## Text block
+++

Was it good for you? Please, please tell me you love me.


Is it that any time I ring customer service, I immediately get sent a questionnaire asking if I enjoyed the experience?

The experience better be good or I simply won’t be a customer. How’s that for simple market research. Doh!

All these calls are recorded 'to serve me better' so why not listen to them rather than ask me, the customer, to do the retailer/service company’s job?

Most of the time I have to contact these people because I have a problem. A really good operator’s words can take the sting out of waiting hours to get through, so why undo all that warm fuzzy feeling by pestering me about an experience I would rather never have had in the first place! Having access to my email or sms (text) address should not be a short cut for companies’ customer research.

...and another thing

Any customer service that says “we are experiencing an unprecedented high level of calls at the moment,” might like to have a re-think as to the customer experience. Here’s a clue…. If your customers are kept waiting past five minutes on more than two occasions, it’s not an unprecedented event. The company either needs more staff, or produce goods and services that don’t require people to ring about them so often.

+++

[Stored data]
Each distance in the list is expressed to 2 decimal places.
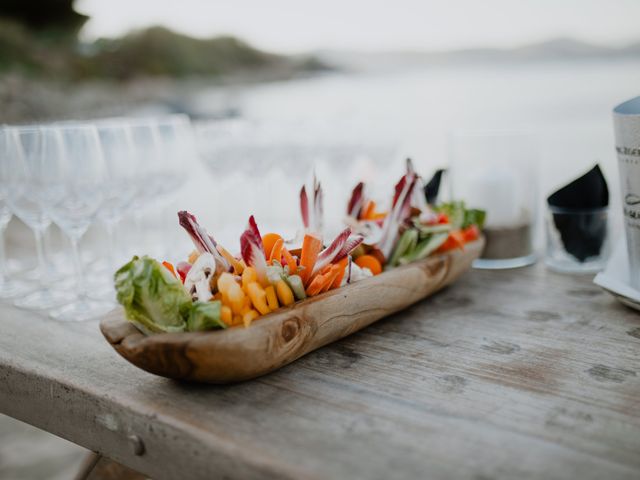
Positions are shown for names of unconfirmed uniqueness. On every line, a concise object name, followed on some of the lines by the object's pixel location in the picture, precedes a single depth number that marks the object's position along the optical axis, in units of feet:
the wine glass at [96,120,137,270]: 3.18
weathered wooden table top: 1.75
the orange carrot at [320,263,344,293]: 2.42
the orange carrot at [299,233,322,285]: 2.41
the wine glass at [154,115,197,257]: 3.48
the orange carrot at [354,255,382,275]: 2.86
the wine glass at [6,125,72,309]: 3.03
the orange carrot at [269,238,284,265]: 2.45
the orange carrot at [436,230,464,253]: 3.22
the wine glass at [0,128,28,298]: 3.09
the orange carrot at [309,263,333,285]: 2.43
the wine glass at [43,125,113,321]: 3.01
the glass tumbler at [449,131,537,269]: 3.83
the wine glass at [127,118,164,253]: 3.31
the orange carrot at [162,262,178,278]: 2.33
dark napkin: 3.52
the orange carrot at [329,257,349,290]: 2.47
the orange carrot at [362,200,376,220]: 3.32
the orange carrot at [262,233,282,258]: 2.55
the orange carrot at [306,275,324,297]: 2.40
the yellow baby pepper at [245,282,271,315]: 2.19
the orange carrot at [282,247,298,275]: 2.43
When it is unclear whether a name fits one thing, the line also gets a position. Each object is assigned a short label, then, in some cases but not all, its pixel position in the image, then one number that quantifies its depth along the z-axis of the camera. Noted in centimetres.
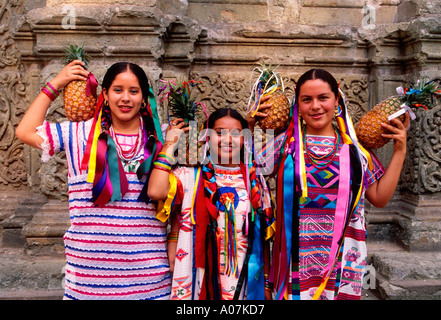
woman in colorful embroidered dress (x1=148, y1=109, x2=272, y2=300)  186
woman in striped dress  173
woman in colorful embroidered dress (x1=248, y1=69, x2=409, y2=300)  190
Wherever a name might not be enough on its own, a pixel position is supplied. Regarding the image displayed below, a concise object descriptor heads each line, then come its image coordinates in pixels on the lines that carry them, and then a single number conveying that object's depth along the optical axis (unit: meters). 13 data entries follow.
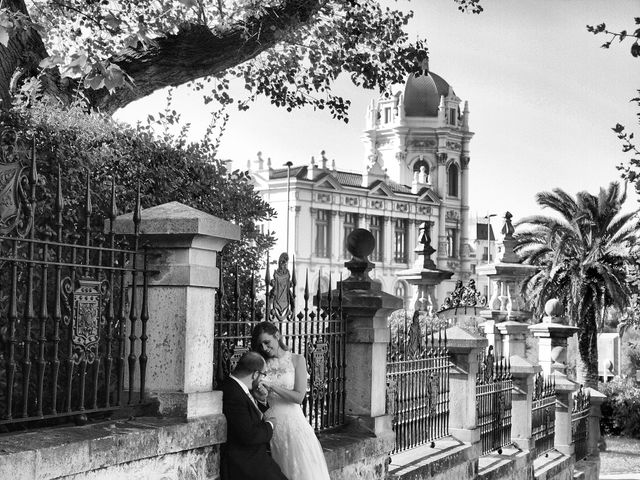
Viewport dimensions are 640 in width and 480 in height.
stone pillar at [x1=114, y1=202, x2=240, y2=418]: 6.09
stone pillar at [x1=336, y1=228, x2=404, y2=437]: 8.90
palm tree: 28.84
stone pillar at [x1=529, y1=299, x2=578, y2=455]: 17.17
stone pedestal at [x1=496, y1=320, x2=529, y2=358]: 21.81
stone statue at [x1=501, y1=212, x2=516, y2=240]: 22.11
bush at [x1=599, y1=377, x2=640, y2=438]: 25.70
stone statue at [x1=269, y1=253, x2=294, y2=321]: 7.64
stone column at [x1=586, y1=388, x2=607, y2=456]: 19.19
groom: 6.46
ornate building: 69.88
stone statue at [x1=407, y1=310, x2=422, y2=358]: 10.67
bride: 6.97
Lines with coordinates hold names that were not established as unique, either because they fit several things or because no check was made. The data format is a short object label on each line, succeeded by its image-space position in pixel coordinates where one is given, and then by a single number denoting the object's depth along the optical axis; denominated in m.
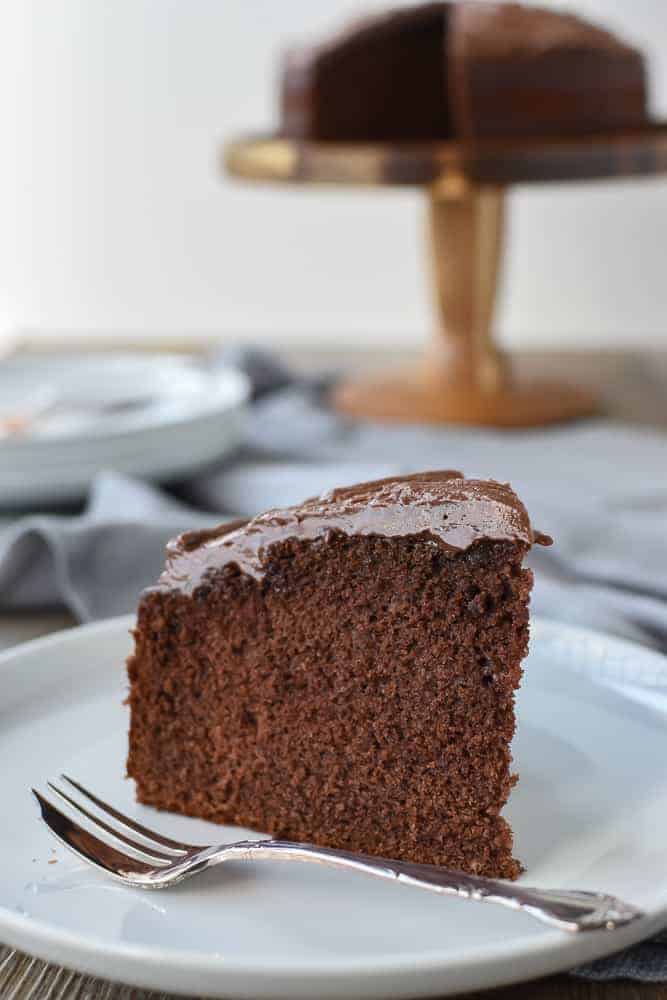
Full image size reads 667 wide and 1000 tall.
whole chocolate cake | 0.99
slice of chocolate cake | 0.64
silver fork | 0.57
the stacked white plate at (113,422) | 0.86
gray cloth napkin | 0.79
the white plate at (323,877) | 0.54
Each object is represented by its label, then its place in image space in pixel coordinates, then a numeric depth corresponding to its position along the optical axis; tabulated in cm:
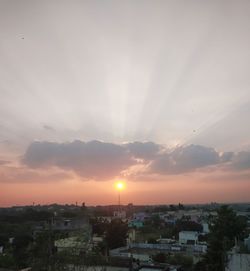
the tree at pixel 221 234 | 1395
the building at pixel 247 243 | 1309
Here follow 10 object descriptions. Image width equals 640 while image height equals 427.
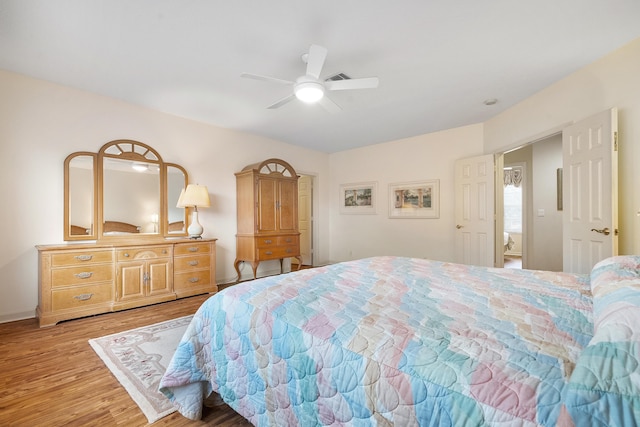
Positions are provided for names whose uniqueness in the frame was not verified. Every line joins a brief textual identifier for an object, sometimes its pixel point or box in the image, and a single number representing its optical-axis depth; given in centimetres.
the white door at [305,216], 618
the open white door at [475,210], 399
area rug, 160
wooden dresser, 268
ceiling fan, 219
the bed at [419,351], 63
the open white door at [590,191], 234
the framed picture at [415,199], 473
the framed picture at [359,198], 553
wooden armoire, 424
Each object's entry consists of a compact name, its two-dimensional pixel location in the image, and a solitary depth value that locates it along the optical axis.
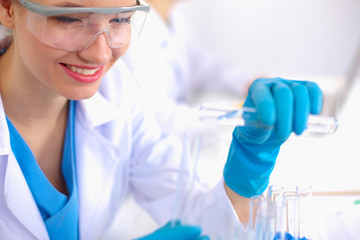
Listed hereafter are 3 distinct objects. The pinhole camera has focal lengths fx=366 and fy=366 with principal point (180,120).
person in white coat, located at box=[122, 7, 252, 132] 1.71
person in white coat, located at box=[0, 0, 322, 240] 0.83
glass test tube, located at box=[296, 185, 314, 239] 0.85
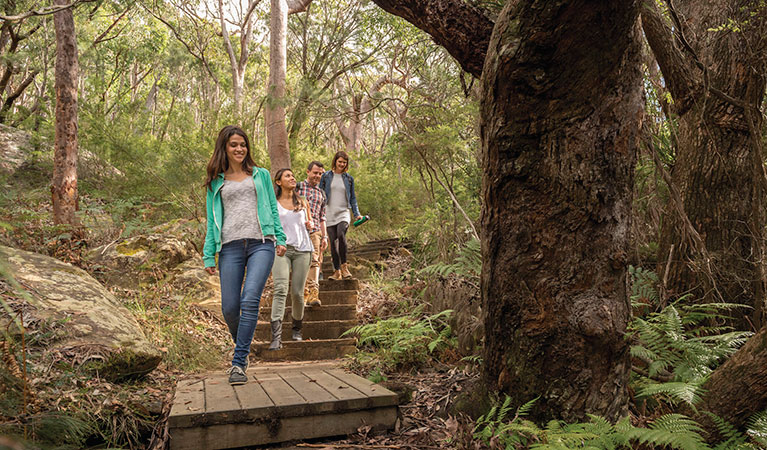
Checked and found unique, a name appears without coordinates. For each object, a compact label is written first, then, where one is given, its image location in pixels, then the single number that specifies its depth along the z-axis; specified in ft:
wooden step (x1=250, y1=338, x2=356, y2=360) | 21.01
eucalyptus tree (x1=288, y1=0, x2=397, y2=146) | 55.06
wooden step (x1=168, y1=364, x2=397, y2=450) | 9.86
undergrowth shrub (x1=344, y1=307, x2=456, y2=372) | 16.07
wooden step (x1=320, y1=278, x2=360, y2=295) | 27.55
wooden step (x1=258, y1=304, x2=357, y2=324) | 24.50
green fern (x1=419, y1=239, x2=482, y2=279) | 18.10
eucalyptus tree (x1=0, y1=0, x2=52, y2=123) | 41.47
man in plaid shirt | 24.26
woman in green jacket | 13.56
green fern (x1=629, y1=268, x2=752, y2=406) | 9.34
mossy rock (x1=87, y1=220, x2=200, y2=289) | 24.07
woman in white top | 18.93
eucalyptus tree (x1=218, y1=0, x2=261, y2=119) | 60.49
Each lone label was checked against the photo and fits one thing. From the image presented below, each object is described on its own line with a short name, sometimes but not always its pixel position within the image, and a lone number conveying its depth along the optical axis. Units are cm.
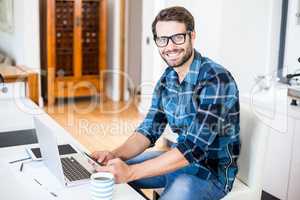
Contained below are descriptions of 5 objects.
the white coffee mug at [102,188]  129
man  161
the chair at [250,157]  177
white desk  135
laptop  140
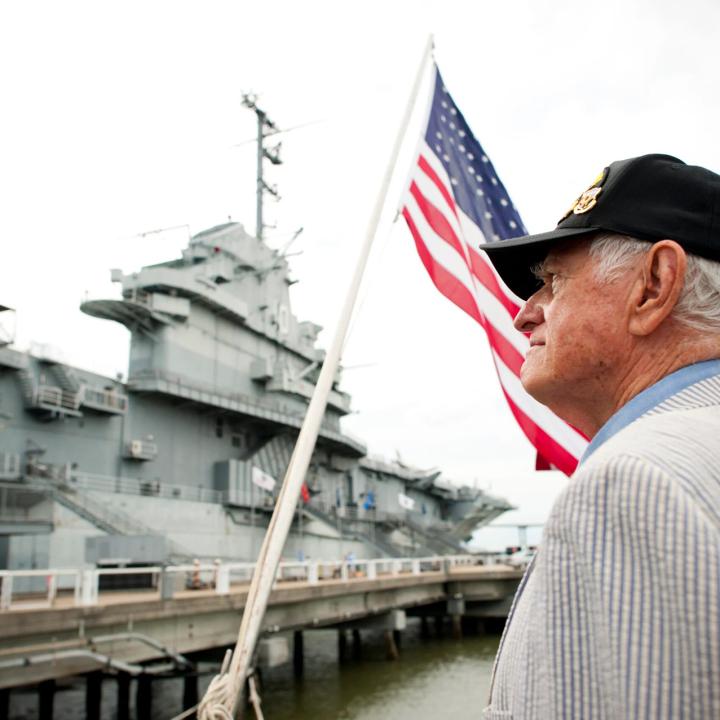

+++

## What this exercise asks
- 1) Reproduce word for word the part of the customer service piece that opens with the words containing "Is it that any" and closes with "companies’ customer research.".
- 2) Pick up the piece on customer service follow-up surveys after its last sentence and keep writing it.

## Results for the exercise
- 1)
Is it that any time I ring customer service, I immediately get sent a questionnaire asking if I enjoyed the experience?

The experience better be good or I simply won’t be a customer. How’s that for simple market research. Doh!

All these calls are recorded 'to serve me better' so why not listen to them rather than ask me, the customer, to do the retailer/service company’s job?

Most of the time I have to contact these people because I have a problem. A really good operator’s words can take the sting out of waiting hours to get through, so why undo all that warm fuzzy feeling by pestering me about an experience I would rather never have had in the first place! Having access to my email or sms (text) address should not be a short cut for companies’ customer research.

- 2)
Here’s another titbit. If you want people to be even tempered don’t leave them hanging on call waiting for 45 minutes listening to music that keeps on descending into white noise hisssssssss. (Are you lissssssssstening Vodafone as you clearly never try ringing your own customer service helpline)? You might as well just have people scraping nails down a blackboard. And Companies wonder why nerves are on edge when the call finally gets answered?

...and another thing

I happily admit to shopping on line and prefer to use PayPal. However if I am asked either to create an account, log in or give my details when the site accepts PayPal I immediately cancel. The whole point of PayPal is to dispense with endless form filling. Do I really need to remember yet another password if I want some Draino or personalised cup-cakes?

...and another thing

The other day I decided to replace my electric toothbrush at a shop versus buying it on-line. I had to fight very hard just to pay in cash. I did not want to:

  • 1) Pay by credit card

  • 2) Join their Facebook

  • 3) Receive monthly emails on special offers

  • 4) Share my details with anyone

  • 5) Buy extended warranty cover

The digital age has been a blessing of convenience and great access to information. I just don’t want unknown people having continued access to my data and resent being asked ad infinitum to provide it.

I am quite capable of choosing my own brand of snake oil. I just want to be able to complain in privacy about it when my hair falls out without…

  • a) It taking two hours to get through

  • And

  • b) Being asked if I enjoyed the experience.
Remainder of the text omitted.